Systemic effects after acute exposure

The substance is not classified for acute toxicity according to the CLP Regulation (EC 1272/2008). Therefore, based on ECHA Guidance Chapter R.8, no DNEL for acute toxicity should be derived.

Local effects after acute and long term exposure

The substance is a powder and, based on the particle size distribution, all particles have diameter below 100 µm.

Mucous lining the respiratory tract may be exposed to the substance. No test on local effects is available, however no irritating effect on mucous is expected since the substance resulted as not irritant to eyes in an in vitro study.

DERMAL ROUTE

Systemic effects after acute and long term exposure

Systemic effects upon dermal exposure were assessed in a skin sensitisation study. The substance gave a positive response in an in vitro skin sensitisation test. As no potency categorisation was possible, a high hazard was associated to the substance.

Local effects after long term and acute exposure

No long term studies upon dermal exposure were available. As no local effects were noted in a skin irritation study in vitro, the substance resulted as non irritant and no local hazard is expected.

ORAL ROUTE

Systemic effects after long term exposure

The starting point to derive a DNEL for oral long-term exposure was a LOAEL of 50 mg/kg obtained in a combined repeated dose / reproductive toxicity study. This was the lowest tested dose.

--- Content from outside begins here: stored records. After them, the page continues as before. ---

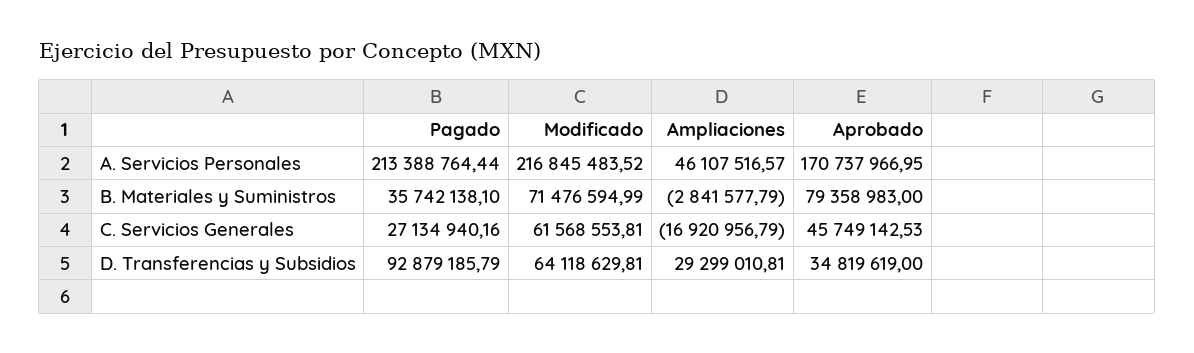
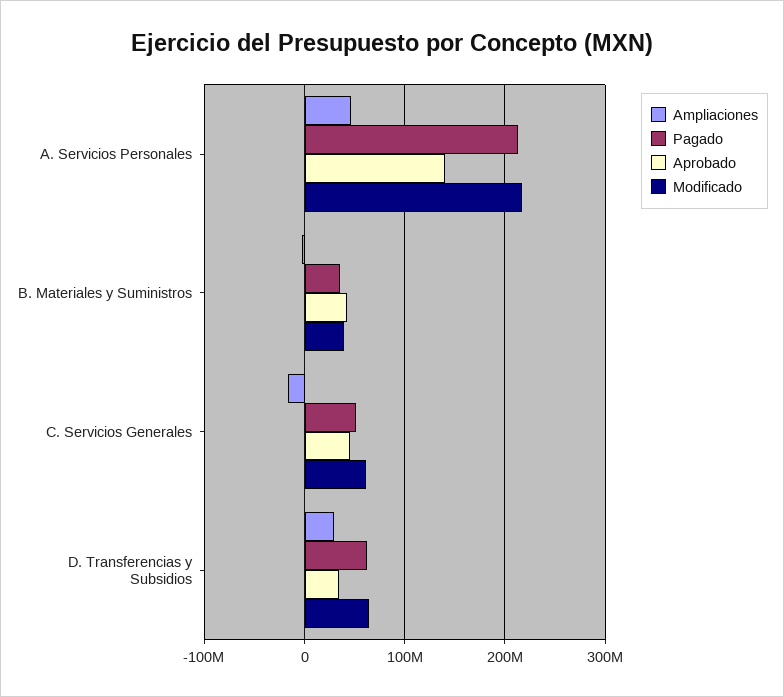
  {
    "Pagado": {
      "A. Servicios Personales": 213388764.44,
      "B. Materiales y Suministros": 35742138.1,
-     "C. Servicios Generales": 27134940.16,
+     "C. Servicios Generales": 50000000,
-     "D. Transferencias y Subsidios": 92879185.79
+     "D. Transferencias y Subsidios": 60000000
    },
    "Modificado": {
      "A. Servicios Personales": 216845483.52,
-     "B. Materiales y Suministros": 71476594.99,
+     "B. Materiales y Suministros": 40000000,
      "C. Servicios Generales": 61568553.81,
      "D. Transferencias y Subsidios": 64118629.81
    },
    "Ampliaciones": {
      "A. Servicios Personales": 46107516.57,
      "B. Materiales y Suministros": -2841577.79,
      "C. Servicios Generales": -16920956.79,
      "D. Transferencias y Subsidios": 29299010.81
    },
    "Aprobado": {
-     "A. Servicios Personales": 170737966.95,
+     "A. Servicios Personales": 140000000,
-     "B. Materiales y Suministros": 79358983,
+     "B. Materiales y Suministros": 40000000,
      "C. Servicios Generales": 45749142.53,
      "D. Transferencias y Subsidios": 34819619
    }
  }

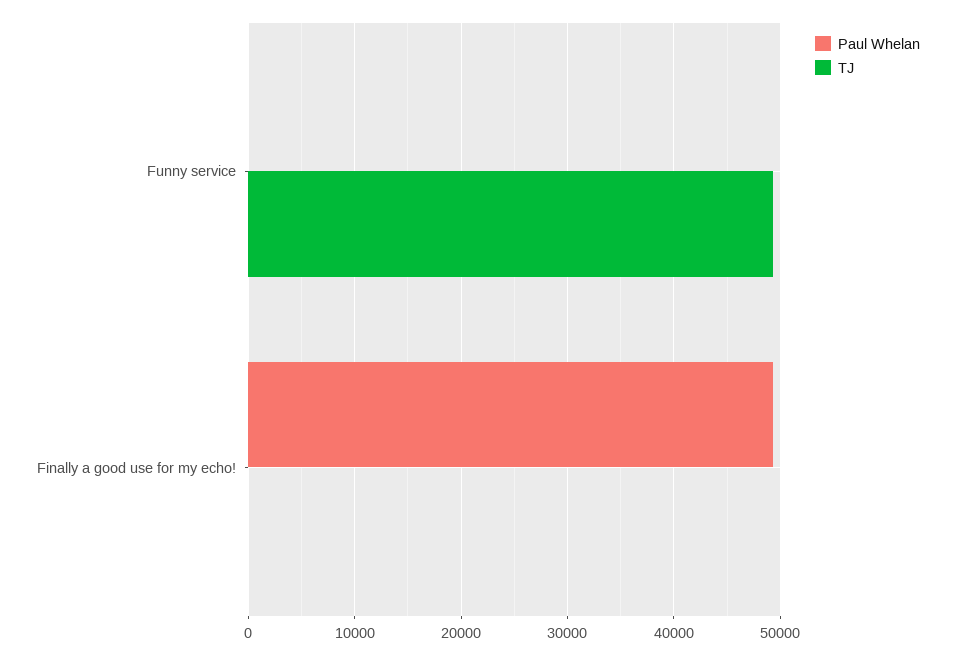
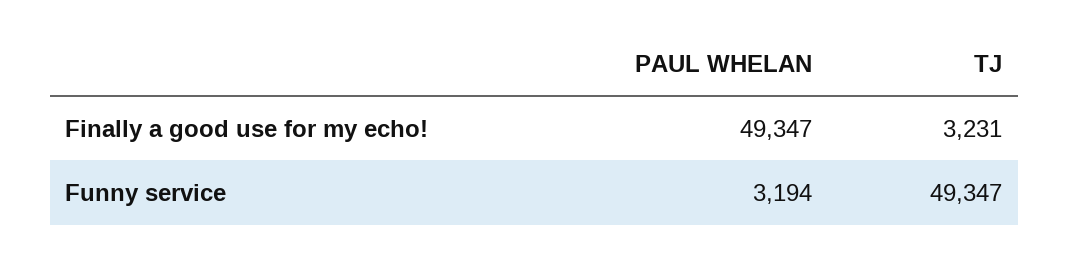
  {
    "Paul Whelan": {
-     "Funny service": 0,
+     "Funny service": 3194,
      "Finally a good use for my echo!": 49347
    },
    "TJ": {
      "Funny service": 49347,
-     "Finally a good use for my echo!": 0
+     "Finally a good use for my echo!": 3231
    }
  }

Assessment factors were used to derive the DNEL:

- dose response 3, because corrected starting point is derived from a LOAEL

- interspecies differences 4, from rat to human

- remaining interspecies differences 2.5

- intraspecies differences 10, for general population

- differences in duration of exposure 6, because the starting value resulted from a subacute study.

Systemic effects after acute exposure

The substance is not classified for acute toxicity according to the CLP Regulation (EC 1272/2008). Therefore, based on ECHA Guidance Chapter R.8, no DNEL for acute toxicity should be derived.